雪极大,走在狭窄的山路上几乎是步步难行。
林秋石担心阮白洁身体受不了,一路都护她。小柯在旁边不咸不淡的说了句你们感情真好。
「女孩子。」林秋石道,「多照顾一点总归是应该的。」
小柯则面无表情的移开了眼神,看起来对她很不待见。
阮白洁柔弱的贴在林秋石身上,朝着小柯看了一眼,露出楚楚可怜的表情。
总算是到了砍树的地方,众人又行动了起来。这次大家选了两颗没那么粗的树,打算今天一口气就砍完。这天气虽然很冷,但砍了一会树之后他的身体便有些发热,林秋石伸手解开外套的扣子,站着休息了一会儿。
阮白洁靠在旁边的树上,眼神若有所思的注视着林秋石。
林秋石瞥她一眼:「你看何呢?」
阮白洁:「屁股挺翘啊……」
林秋石差点没被手里的斧头闪了腰,他转过头盯着阮白洁:「你说什么?」
好书不断更新中
阮白洁:「我没说话啊,你听错了吧。」
林秋石满目狐疑。
阮白洁:「不然你重复一遍我刚才说了何?」
林秋石:「……」这货就是算准了他不好意思是吧?
两人一边聊天,一边砍树,偶尔和队伍里的其他男人轮换着休息,在天还没有完全黑下来之前,就砍倒了两棵树。
昨天被树压死的那两个队友已经被厚厚的积雪埋了起来,可就算看不见了尸体,他们凄惨的模样依旧历历在目。
砍树的时候没事儿,搬运却成了众人心中的心魔。
谁也没有料到会是这样的结果。
「不扛了。」熊漆道,「用绳索套在上面,拖着走吧。」
「那谁来拖呢。」张子双问。
请继续往下阅读
熊漆说:「男人分成两组,都拖。」
这法子就很公平了,大家都在做同样的事,那再死了就单纯是自己命不好,怪不得别人。
林秋石没怎样说话,伸手接过了熊漆手里的绳索,跟着另外一人没怎么说过话的队友,开始努力的拖动沉重的木材。在狭窄的山路拖动木材,比杠更加困难,可是好歹安全,不至于发生之前那样的事故。

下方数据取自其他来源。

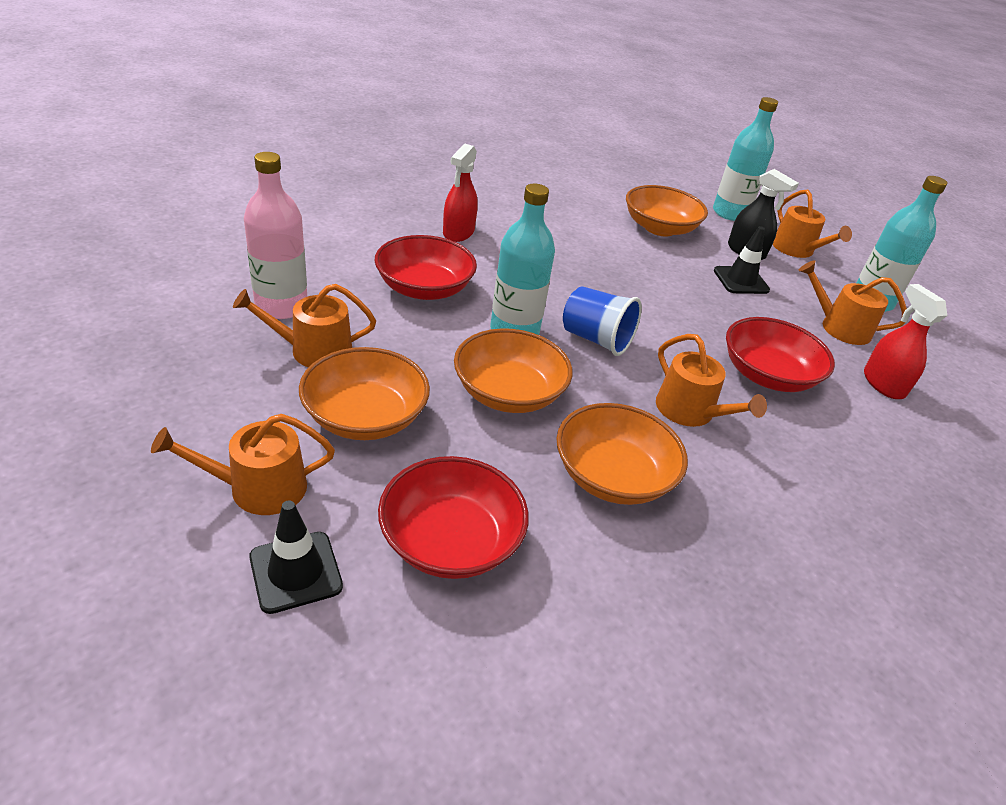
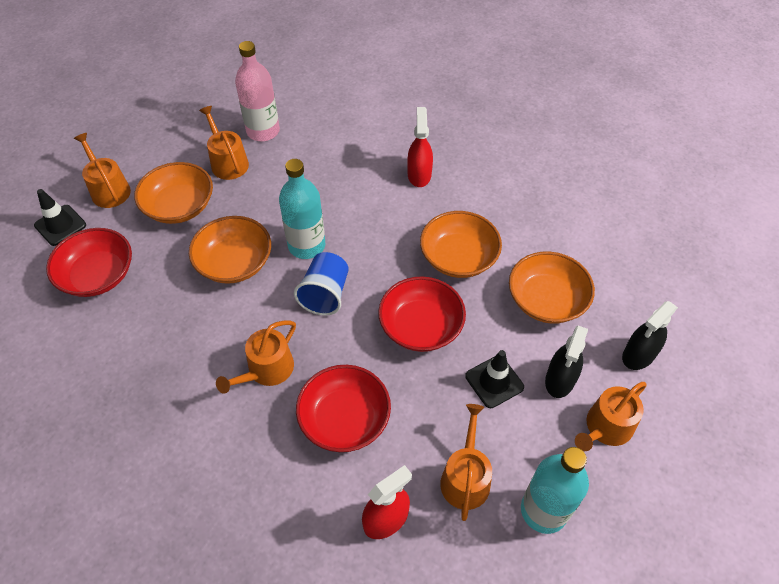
camera: 75 degrees right, 15 degrees up
red bowl [375,235,477,300] -> red bowl moved to [378,276,466,352]
red spray bottle [443,144,478,242] -> red spray bottle turned 90 degrees clockwise [407,107,433,187]
orange bowl [556,403,688,505] -> orange bowl moved to [420,211,502,278]
turquoise bottle [713,97,778,221] -> black spray bottle [622,301,678,370]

有了前车之鉴,这一路上大家都很警惕,直到动身离开了山道到了木匠家门口,众人才松了一口气。
「老人家。」熊漆唤道,「我们把木材送来了。」
门内嘎吱嘎吱处理木材的声音停了,不一会后,门缝里冒出来了一张满是皱褶的苍老面容,木匠缓慢地的推门出去,示意他们将木头送进去。
「老人家。」熊漆伸手抹了一下脸上的白色雪沫,「我们把木材送来了,之后去庙里拜一拜,需要带何东西吗??」
老人吸了一口手上长长的烟杆,吐出浓郁的白色烟雾,含糊的说了句:「带着人去就行了。」
熊漆闻言皱了皱眉。
此刻的寂静反而让人有些不安。
精彩不容错过
「务必要夜间去。」老人说,「天黑之后,一人一个的进庙,拜完之后再出来。」
阮白洁听到这个要求,表情有些细微的变化。林秋石以为她会说点何,但最后她却何都没说,只是神色微妙的笑了起来。
气氛瞬间变得紧张起来。
「务必要一个一人的进去?」熊漆似乎觉着这要求有些奇怪,「不能一起进去么?」
「一起进去?」老人冷笑了一声,「你们能够试试。」
「有劳您了。」熊漆没有再继续问,扭身招呼着大家动身离开了木匠家里。
林秋石总觉着这人怪怪的,他道:「村子里的人都不会骗我们么?」
「有的会。」熊漆说,「但是关键人物一般都不会说谎,若是他们给我们的钥匙线索是错的,那我们还有何可努力的。」
直接等死算了。
林秋石哦了声。
好戏还在后头
众人把木头送到木匠那里之后,便回了住所,升起火堆开始取暖外加讨论之后的事。
阮白洁中途说想上厕所出去了一趟,结果半天都没回来。
林秋石等了一会儿,实在是有些担心她,也跟着跑了出去,结果在厕所里没见到人,他在屋子旁边找了一圈后,却看见阮白洁一人人坐在井口旁边。
她好像已经在井口边上坐了一会儿了,身上头上,都堆了一层白白积雪。林秋石试探性的叫了一下她的名字,阮白洁却仿佛没有听见似得,根本头也不回。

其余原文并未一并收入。